-- start PAGE TEXT --
Re: [DISCUSS] KIP-219 - Improve Quota Communication

Posted by Rajini Sivaram <ra...@gmail.com>.
Hi Becket,

2. Perhaps it is fine, though it may be better to limit throttle time to
*connections.max.idle.ms* <http://connections.max.idle.ms>, which is
typically a rather large number.

3. The maximum CLOSE_WAIT time is currently bounded by *connections.max.idle.ms
<http://connections.max.idle.ms>*. It is a large value, but we will
close client
connections after that even if the connection has been muted. The KIP
proposes to disable idle check for throttled clients and that could be an
issue.

4. I agree that it is hard to come up with a limit for throttle time that
works for all cases. And this is particularly hard since we need a set of
timeouts, sizes and quota limits which all make sense together. I think
Jun's suggestion of basing this limit on the total metric window size makes
sense because we currently don't have any way of enforcing quotas beyond
that (since you can always create a new connection to bypass quotas for
which we dont have any previous metrics).


4a) For request quotas, we already limit throttle time to quota window size.


4b) For fetch requests, limiting throttle time to total metric window size
and returning a smaller amount of data in each response could work well. This
reduces spikes in traffic and would allow clients to heartbeat, rebalance
etc. The minimum achievable quota would then be based on maximum message
size rather than maximum request size. Perhaps that would be sufficient?


4c) For produce requests, I agree that just a bound on throttle time is not
sufficient.


   - We need a solution to improve flow control for well-behaved clients
   which currently rely entirely on broker's throttling. The KIP addresses
   this using co-operative clients that sleep for an unbounded throttle time.
   I feel this is not ideal since the result is traffic with a lot of spikes.
   Feedback from brokers to enable flow control in the client is a good idea,
   but clients with excessive throttle times should really have been
   configured with smaller batch sizes.
   - We need a solution to enforce smaller quotas to protect the broker
   from misbehaving clients. The KIP addresses this by muting channels for an
   unbounded time. This introduces problems of channels in CLOSE_WAIT. And
   doesn't really solve all issues with misbehaving clients since new
   connections can be created to bypass quotas.

I feel that it is a bit difficult to get this right without addressing the
issue with new connections that bypass quotas (issue in the current
implementation rather than the KIP).

Regards,

Rajini


On Sat, Nov 4, 2017 at 3:11 AM, Becket Qin <be...@gmail.com> wrote:

> Thanks Rajini.
>
> 1. Good point. We do need to bump up the protocol version so that the new
> clients do not wait for another throttle time when they are talking to old
> brokers. I'll update the KIP.
-- end PAGE TEXT --
== REQUIREMENTS ==
Write what comes next in the KIP-219 quota discussion, continuing from its last line. The entries below are not needed.
-- start RECORDS SUPPLIED --
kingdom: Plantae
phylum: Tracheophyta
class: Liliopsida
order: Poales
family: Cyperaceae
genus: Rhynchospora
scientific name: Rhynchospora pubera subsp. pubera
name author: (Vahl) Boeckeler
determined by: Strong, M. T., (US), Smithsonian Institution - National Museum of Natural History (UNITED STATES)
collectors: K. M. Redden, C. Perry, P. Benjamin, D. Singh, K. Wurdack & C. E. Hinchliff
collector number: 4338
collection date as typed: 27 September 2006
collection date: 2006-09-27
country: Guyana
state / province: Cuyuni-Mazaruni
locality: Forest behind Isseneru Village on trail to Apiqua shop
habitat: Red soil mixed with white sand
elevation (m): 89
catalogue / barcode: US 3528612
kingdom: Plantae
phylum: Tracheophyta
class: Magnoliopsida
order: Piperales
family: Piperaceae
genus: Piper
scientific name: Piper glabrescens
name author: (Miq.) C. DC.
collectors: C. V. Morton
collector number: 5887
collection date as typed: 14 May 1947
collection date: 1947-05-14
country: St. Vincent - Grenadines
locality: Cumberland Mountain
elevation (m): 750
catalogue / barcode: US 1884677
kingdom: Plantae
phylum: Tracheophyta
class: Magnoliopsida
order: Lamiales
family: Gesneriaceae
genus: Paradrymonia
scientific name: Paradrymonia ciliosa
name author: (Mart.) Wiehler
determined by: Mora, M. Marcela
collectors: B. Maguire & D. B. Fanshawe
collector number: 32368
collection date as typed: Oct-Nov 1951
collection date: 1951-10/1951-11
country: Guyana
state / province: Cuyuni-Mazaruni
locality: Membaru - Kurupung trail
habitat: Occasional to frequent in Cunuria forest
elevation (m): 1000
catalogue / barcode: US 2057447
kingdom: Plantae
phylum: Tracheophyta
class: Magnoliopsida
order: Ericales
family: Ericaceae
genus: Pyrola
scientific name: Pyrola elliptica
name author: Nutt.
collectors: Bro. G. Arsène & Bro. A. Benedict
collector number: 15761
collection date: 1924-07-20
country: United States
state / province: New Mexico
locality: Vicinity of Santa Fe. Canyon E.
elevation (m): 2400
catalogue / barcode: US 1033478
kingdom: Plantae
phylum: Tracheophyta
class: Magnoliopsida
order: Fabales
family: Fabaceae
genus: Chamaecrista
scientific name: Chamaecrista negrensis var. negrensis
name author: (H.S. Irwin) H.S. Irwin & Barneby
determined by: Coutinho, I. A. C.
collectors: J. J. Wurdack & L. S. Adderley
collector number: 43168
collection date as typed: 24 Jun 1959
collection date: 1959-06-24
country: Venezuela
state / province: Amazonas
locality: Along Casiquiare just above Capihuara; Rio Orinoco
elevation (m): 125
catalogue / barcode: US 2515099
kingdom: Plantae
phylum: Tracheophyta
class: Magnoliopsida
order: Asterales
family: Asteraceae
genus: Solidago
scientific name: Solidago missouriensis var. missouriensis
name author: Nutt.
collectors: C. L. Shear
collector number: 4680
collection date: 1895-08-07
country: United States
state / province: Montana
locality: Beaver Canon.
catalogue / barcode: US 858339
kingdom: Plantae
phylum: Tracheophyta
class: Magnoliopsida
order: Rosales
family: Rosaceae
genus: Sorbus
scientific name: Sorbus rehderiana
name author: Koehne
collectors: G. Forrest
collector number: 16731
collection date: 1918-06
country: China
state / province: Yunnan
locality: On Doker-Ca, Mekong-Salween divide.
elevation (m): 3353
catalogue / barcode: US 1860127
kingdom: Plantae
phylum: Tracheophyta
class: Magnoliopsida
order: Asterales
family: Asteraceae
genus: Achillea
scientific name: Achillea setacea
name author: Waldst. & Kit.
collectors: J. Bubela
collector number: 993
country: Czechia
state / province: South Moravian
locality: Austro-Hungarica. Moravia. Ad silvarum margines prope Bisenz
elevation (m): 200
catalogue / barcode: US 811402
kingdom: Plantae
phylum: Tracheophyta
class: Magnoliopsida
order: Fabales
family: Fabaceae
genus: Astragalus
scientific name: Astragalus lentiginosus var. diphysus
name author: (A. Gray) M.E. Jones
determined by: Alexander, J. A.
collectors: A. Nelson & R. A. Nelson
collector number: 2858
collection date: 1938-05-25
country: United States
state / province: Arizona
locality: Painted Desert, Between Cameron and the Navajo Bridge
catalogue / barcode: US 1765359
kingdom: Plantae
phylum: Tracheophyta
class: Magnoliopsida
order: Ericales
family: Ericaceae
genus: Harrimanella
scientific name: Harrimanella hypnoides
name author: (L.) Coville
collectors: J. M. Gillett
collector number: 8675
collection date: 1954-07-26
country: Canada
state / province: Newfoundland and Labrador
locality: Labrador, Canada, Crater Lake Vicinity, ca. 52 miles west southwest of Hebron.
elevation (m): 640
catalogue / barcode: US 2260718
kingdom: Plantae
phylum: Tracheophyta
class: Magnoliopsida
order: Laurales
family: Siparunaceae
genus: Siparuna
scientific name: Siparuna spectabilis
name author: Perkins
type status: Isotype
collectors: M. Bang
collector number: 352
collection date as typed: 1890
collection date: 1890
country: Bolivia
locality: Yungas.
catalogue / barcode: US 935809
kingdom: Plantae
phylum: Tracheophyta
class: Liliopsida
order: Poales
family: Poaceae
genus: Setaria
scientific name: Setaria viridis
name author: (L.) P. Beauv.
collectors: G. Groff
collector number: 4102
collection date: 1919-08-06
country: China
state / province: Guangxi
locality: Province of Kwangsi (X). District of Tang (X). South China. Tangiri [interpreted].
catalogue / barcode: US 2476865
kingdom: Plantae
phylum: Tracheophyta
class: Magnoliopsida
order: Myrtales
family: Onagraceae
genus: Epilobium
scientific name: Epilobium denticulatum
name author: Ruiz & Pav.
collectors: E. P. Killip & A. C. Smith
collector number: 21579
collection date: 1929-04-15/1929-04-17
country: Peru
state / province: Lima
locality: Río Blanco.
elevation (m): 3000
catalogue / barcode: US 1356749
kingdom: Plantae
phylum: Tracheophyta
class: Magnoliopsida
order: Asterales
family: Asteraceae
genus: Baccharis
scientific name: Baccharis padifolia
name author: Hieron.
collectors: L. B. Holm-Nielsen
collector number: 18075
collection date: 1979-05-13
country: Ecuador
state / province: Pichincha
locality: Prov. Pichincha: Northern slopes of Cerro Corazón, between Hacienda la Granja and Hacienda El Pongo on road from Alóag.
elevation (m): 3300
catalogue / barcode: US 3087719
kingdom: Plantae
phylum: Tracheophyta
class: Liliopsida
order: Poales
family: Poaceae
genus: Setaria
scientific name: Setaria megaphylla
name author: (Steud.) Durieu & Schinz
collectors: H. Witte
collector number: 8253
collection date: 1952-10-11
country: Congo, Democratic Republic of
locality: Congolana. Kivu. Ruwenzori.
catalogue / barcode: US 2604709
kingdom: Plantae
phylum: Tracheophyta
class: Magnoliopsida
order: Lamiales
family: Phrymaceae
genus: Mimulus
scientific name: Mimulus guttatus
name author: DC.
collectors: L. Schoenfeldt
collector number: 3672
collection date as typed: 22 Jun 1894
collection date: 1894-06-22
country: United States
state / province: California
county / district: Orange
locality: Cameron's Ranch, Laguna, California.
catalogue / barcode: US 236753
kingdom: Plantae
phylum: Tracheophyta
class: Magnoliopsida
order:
-- end RECORDS SUPPLIED --
== TASK RESPONSE ==
>
> 2. That is true. But the client was not supposed to send request to the
> broker during that period anyways. So detecting the broker failure later
> seems fine?
>
> 3. Wouldn't the CLOSE_WAIT handler number be the same as the current state?
> Currently the broker will still mute the socket until it sends the response
> back. If the clients disconnect while they are being throttled, the closed
> socket will not be detected until the throttle time has passed.
>
> Jun also suggested to bound the time by metric.sample.window.ms in the
> ticket. I am not sure about the bound on throttle time. It seems a little
> difficult to come up with a good bound. If the bound is too large, it does
> not really help solve the various timeout issue we may face. If the bound
> is too low, the quota is essentially not honored. We may potentially treat
> different requests differently, but that seems too complicated and error
> prone.
>
> IMO, the key improvement we want to make is to tell the clients how long
> they will be throttled so the clients knows what happened so they can act
> accordingly instead of waiting naively. Muting the socket on the broker
> side is just in case of non-cooperating clients. For the existing clients,
> it seems this does not have much impact compare with what we have now.
>
> Thanks,
>
> Jiangjie (Becket) Qin
>
>
>
> On Fri, Nov 3, 2017 at 3:09 PM, Rajini Sivaram <ra...@gmail.com>
> wrote:
>
> > Hi Becket,
> >
> > Thank you for the KIP. A few comments:
> >
> > 1.KIP says:  "*No public interface changes are needed. We only propose
> > behavior change on the broker side.*"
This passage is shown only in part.